Chrome is gone and I'm not sad about it. The 1,250-line CDP client, the Chromium process launcher, the platform-specific browser discovery code, all of it deleted. The browser backend is now a containerized Playwright Firefox service. I use Firefox daily and I don't think it's safe browsing the internet without a real ad-blocker, especially when agents are doing the browsing. The container routes all traffic through a Squid proxy which gives me tight visibility into exactly what the browser is doing, what it's requesting, and where data is going. tokio-tungstenite dropped from hive-runtime as a nice bonus.

Test Harness

This is probably the change that matters most for long-term velocity. There's now a full integration mock test harness that can be instantiated for in-depth feature and system testing. All major components are injectable with different implementations for testing, mocking, and stable persistent tracking. LLM interactions use recorded sessions with consistent ideal and degenerate responses so tests are deterministic and don't burn API credits. The E2E tests use a mock browser HTTP service and mock LLM driver to verify full flows end-to-end. 13 new Rust integration tests cover the auth lifecycle, CSRF, user and API key CRUD, and password changes. 5 Playwright E2E tests cover login through logout and the user management API.

Previously un-awaited kernel.shutdown() calls in 17 test functions across 6 files were silently skipping async state persistence.

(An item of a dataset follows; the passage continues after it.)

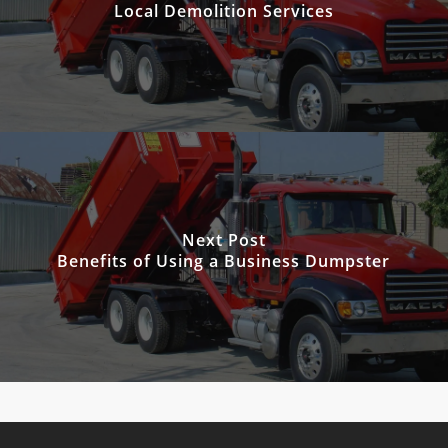
Local Demolition Services
Next Post
Benefits of Using a Business Dumpster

Those all properly await now. The Drop impls on TestServer that were calling async shutdown from sync context got removed entirely.

Extended Thinking

Agent and model configs now support independent thinking and response token limits. Per-agent thinking config in the manifest, global config as a fallback, and runtime toggle via /think channel command or the REST API. The provider-specific arithmetic is a bit annoying: Anthropic wants thinking: {type: "enabled", budget_tokens: N} with a combined max_tokens envelope, llama.cpp uses combined max_completion_tokens with -1 for unlimited, and OpenAI reasoning models add the budget to max_completion_tokens. The dashboard chat has a thinking toggle button that persists state to the backend.